As noted, Thyatira was a comparatively unimportant city. It had no significant military, political, or administrative responsibilities, and if it is to be noted for anything it is its commercial enterprises. It was a center for manufacturing and marketing and its most distinguishing characteristic was the large number of trade guilds that flourished there, the existence of which posed a special problem for Christians (to be noted later). One thing is clear: by the close of the first century the church in Thyatira was both prosperous and active.
The description of Jesus as one with “eyes like a flame of fire” and “feet” like “burnished bronze” is probably an allusion to the fiery furnace of Daniel 3 into which Shadrach, Meshach, and Abednego were thrown. The added reference to Jesus as “the Son of God” (only here in Revelation, but 46x in the NT) confirms this, for the three Jewish men were delivered by “one like a son of the gods” (Daniel 3:25).
The Thyatirans ought to be encouraged by this word of commendation. Among the “deeds” or “works” that Jesus knows are their “love and faith and service and patient endurance.” But surely the best thing said of them is that their “latter works exceed the first.” In other words, the church in Thyatira was a growing church, not so much numerically but in Christ-like qualities. They had learned that the Christian life is one of growth, progress, development, and spiritual increase. Merely maintaining the moral status quo, whether individually or corporately, is inadequate.
Thus whereas Ephesus was backsliding, Thyatira was moving forward. I think we’re justified, then, in adding this as another quality of the church that Jesus approves: to the doctrinal orthodoxy of Ephesus, the suffering for righteousness’ sake of Smyrna, the love of Pergamum, we now add the growth and development of Thyatira.
That’s a wonderful legacy, to be known as a church that has faithfully built on the original foundation of love, laboring in God’s grace to fan that first flame into a full-blown forest fire of affection and devotion to one another. Not only that, but their faith had increased. Their knowledge of God and his ways and the confidence it breeds had deepened and expanded. But doctrine hadn’t gone merely into their heads, but energized their hands as they grew in service and sacrifice for one another. And when times got tough, and the temptation to quit grew more alluring, they persevered.
Surprisingly, though, there was something missing. Some in Thyatira (clearly not all, as v. 24 makes clear) had grown tolerant of the “woman Jezebel” (v. 20) and her wicked ways. The fruit of this compromise had grown rotten and threatened the very life of the body as a whole. Christ simply won’t have it, as we’ll soon see.

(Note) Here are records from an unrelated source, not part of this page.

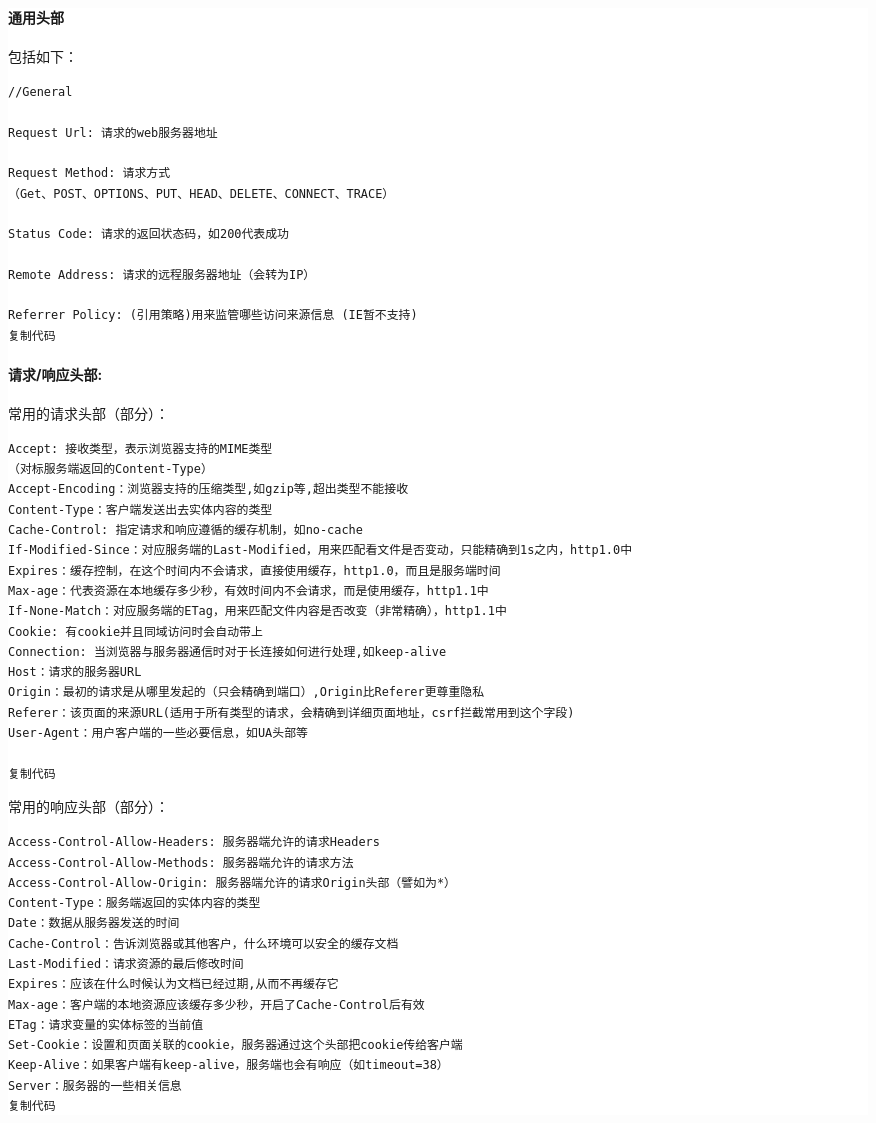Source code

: #### **通用头部**

包括如下：

```
//General 

Request Url: 请求的web服务器地址

Request Method: 请求方式
（Get、POST、OPTIONS、PUT、HEAD、DELETE、CONNECT、TRACE）

Status Code: 请求的返回状态码，如200代表成功

Remote Address: 请求的远程服务器地址（会转为IP）

Referrer Policy: (引用策略)用来监管哪些访问来源信息 (IE暂不支持)
复制代码
```

#### **请求/响应头部:**

常用的请求头部（部分）：

```
Accept: 接收类型，表示浏览器支持的MIME类型
（对标服务端返回的Content-Type）
Accept-Encoding：浏览器支持的压缩类型,如gzip等,超出类型不能接收
Content-Type：客户端发送出去实体内容的类型
Cache-Control: 指定请求和响应遵循的缓存机制，如no-cache
If-Modified-Since：对应服务端的Last-Modified，用来匹配看文件是否变动，只能精确到1s之内，http1.0中
Expires：缓存控制，在这个时间内不会请求，直接使用缓存，http1.0，而且是服务端时间
Max-age：代表资源在本地缓存多少秒，有效时间内不会请求，而是使用缓存，http1.1中
If-None-Match：对应服务端的ETag，用来匹配文件内容是否改变（非常精确），http1.1中
Cookie: 有cookie并且同域访问时会自动带上
Connection: 当浏览器与服务器通信时对于长连接如何进行处理,如keep-alive
Host：请求的服务器URL
Origin：最初的请求是从哪里发起的（只会精确到端口）,Origin比Referer更尊重隐私
Referer：该页面的来源URL(适用于所有类型的请求，会精确到详细页面地址，csrf拦截常用到这个字段)
User-Agent：用户客户端的一些必要信息，如UA头部等

复制代码
```

常用的响应头部（部分）：

```
Access-Control-Allow-Headers: 服务器端允许的请求Headers
Access-Control-Allow-Methods: 服务器端允许的请求方法
Access-Control-Allow-Origin: 服务器端允许的请求Origin头部（譬如为*）
Content-Type：服务端返回的实体内容的类型
Date：数据从服务器发送的时间
Cache-Control：告诉浏览器或其他客户，什么环境可以安全的缓存文档
Last-Modified：请求资源的最后修改时间
Expires：应该在什么时候认为文档已经过期,从而不再缓存它
Max-age：客户端的本地资源应该缓存多少秒，开启了Cache-Control后有效
ETag：请求变量的实体标签的当前值
Set-Cookie：设置和页面关联的cookie，服务器通过这个头部把cookie传给客户端
Keep-Alive：如果客户端有keep-alive，服务端也会有响应（如timeout=38）
Server：服务器的一些相关信息
复制代码
```
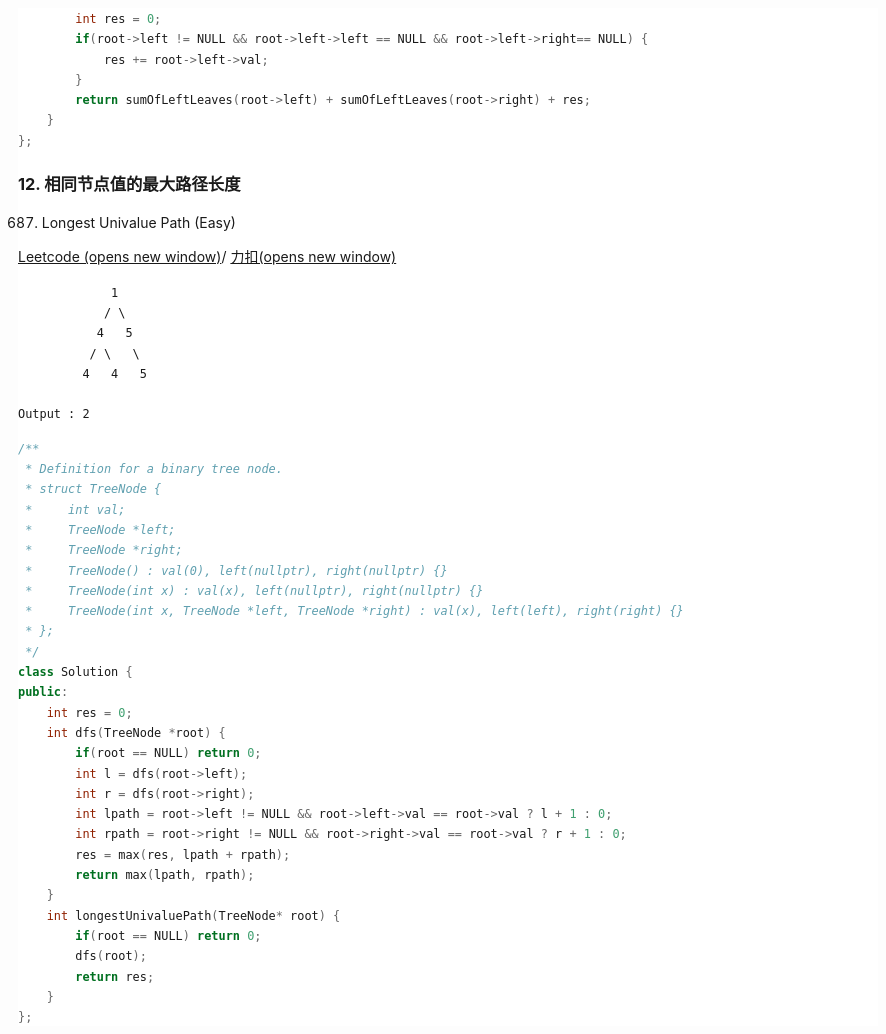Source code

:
 ```cpp
        int res = 0;
        if(root->left != NULL && root->left->left == NULL && root->left->right== NULL) {
            res += root->left->val;
        }
        return sumOfLeftLeaves(root->left) + sumOfLeftLeaves(root->right) + res;
    }
};
```

### 12. 相同节点值的最大路径长度

687. Longest Univalue Path (Easy)

[Leetcode (opens new window)](https://leetcode.com/problems/longest-univalue-path/)/ [力扣(opens new window)](https://leetcode-cn.com/problems/longest-univalue-path/)

```html
             1
            / \
           4   5
          / \   \
         4   4   5

Output : 2
```

```cpp
/**
 * Definition for a binary tree node.
 * struct TreeNode {
 *     int val;
 *     TreeNode *left;
 *     TreeNode *right;
 *     TreeNode() : val(0), left(nullptr), right(nullptr) {}
 *     TreeNode(int x) : val(x), left(nullptr), right(nullptr) {}
 *     TreeNode(int x, TreeNode *left, TreeNode *right) : val(x), left(left), right(right) {}
 * };
 */
class Solution {
public:
    int res = 0;    
    int dfs(TreeNode *root) {
        if(root == NULL) return 0;
        int l = dfs(root->left);
        int r = dfs(root->right);
        int lpath = root->left != NULL && root->left->val == root->val ? l + 1 : 0;
        int rpath = root->right != NULL && root->right->val == root->val ? r + 1 : 0;
        res = max(res, lpath + rpath);
        return max(lpath, rpath);
    }
    int longestUnivaluePath(TreeNode* root) {
        if(root == NULL) return 0;
        dfs(root);
        return res;
    }
};
```
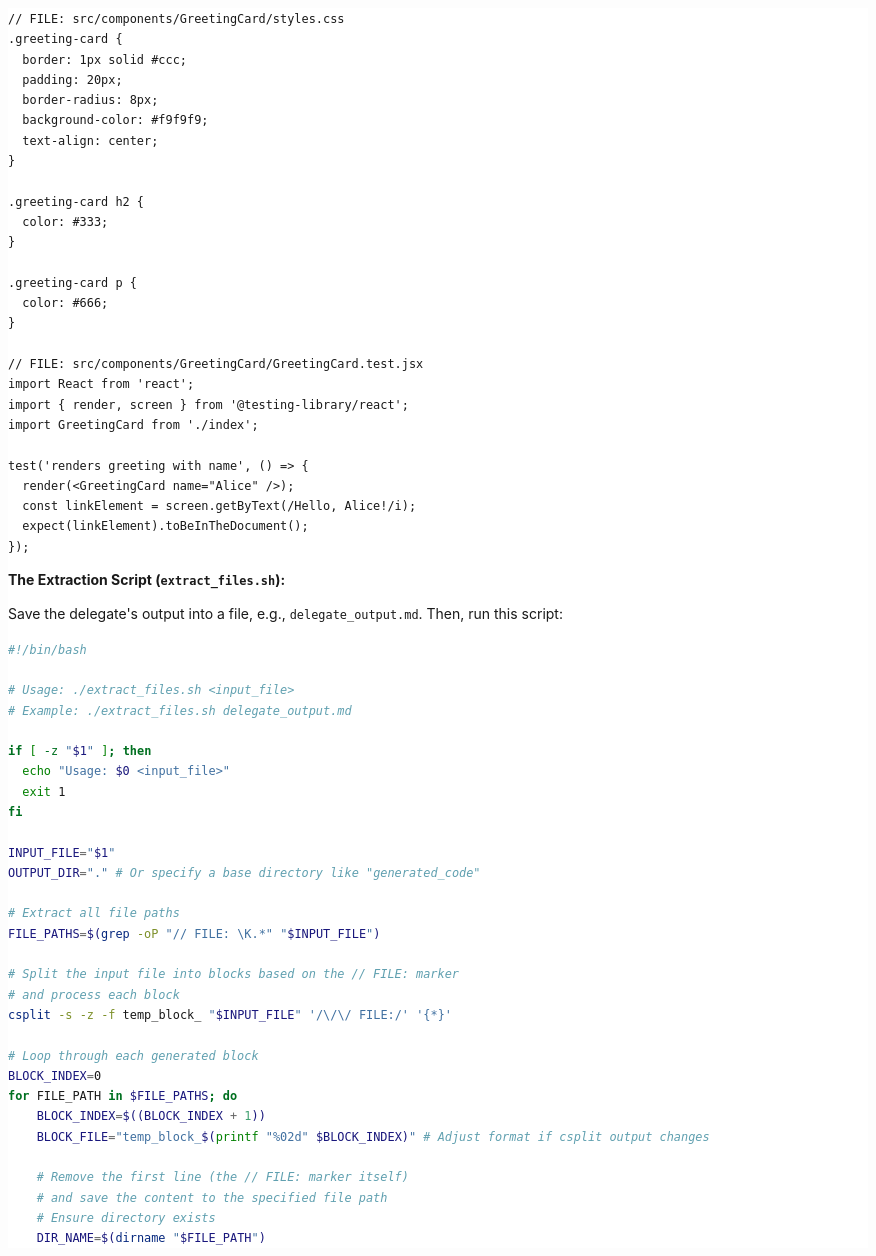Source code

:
 ```
// FILE: src/components/GreetingCard/styles.css
.greeting-card {
  border: 1px solid #ccc;
  padding: 20px;
  border-radius: 8px;
  background-color: #f9f9f9;
  text-align: center;
}

.greeting-card h2 {
  color: #333;
}

.greeting-card p {
  color: #666;
}

// FILE: src/components/GreetingCard/GreetingCard.test.jsx
import React from 'react';
import { render, screen } from '@testing-library/react';
import GreetingCard from './index';

test('renders greeting with name', () => {
  render(<GreetingCard name="Alice" />);
  const linkElement = screen.getByText(/Hello, Alice!/i);
  expect(linkElement).toBeInTheDocument();
});
```

**The Extraction Script (`extract_files.sh`):**

Save the delegate's output into a file, e.g., `delegate_output.md`. Then, run this script:

```bash
#!/bin/bash

# Usage: ./extract_files.sh <input_file>
# Example: ./extract_files.sh delegate_output.md

if [ -z "$1" ]; then
  echo "Usage: $0 <input_file>"
  exit 1
fi

INPUT_FILE="$1"
OUTPUT_DIR="." # Or specify a base directory like "generated_code"

# Extract all file paths
FILE_PATHS=$(grep -oP "// FILE: \K.*" "$INPUT_FILE")

# Split the input file into blocks based on the // FILE: marker
# and process each block
csplit -s -z -f temp_block_ "$INPUT_FILE" '/\/\/ FILE:/' '{*}'

# Loop through each generated block
BLOCK_INDEX=0
for FILE_PATH in $FILE_PATHS; do
    BLOCK_INDEX=$((BLOCK_INDEX + 1))
    BLOCK_FILE="temp_block_$(printf "%02d" $BLOCK_INDEX)" # Adjust format if csplit output changes

    # Remove the first line (the // FILE: marker itself)
    # and save the content to the specified file path
    # Ensure directory exists
    DIR_NAME=$(dirname "$FILE_PATH")
```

But there is this to learn from the church in Thyatira: the Christian life is an ever-upward trek toward greater heights of holiness and love and theological understanding. Being born-again is only a beginning, not an end, an inauguration, not a consummation. Appealing to one’s initial zeal as an excuse for shifting into spiritual cruise control won’t set well with our Lord.
So, how’d you fare with the challenge? Are there signs of growth? Has love grown, or simply grown old (and cold)? Do the works of late exceed those first done?
“Lord, shatter our complacency! Disrupt our indifference! Move us off dead center! Overcome our spiritual inertia and lovingly lead us into new vistas of knowledge of you and love for your people and commitment to your kingdom! May we, by your grace, be people of whom it is said, ‘your latter works exceed the first.’ Amen.”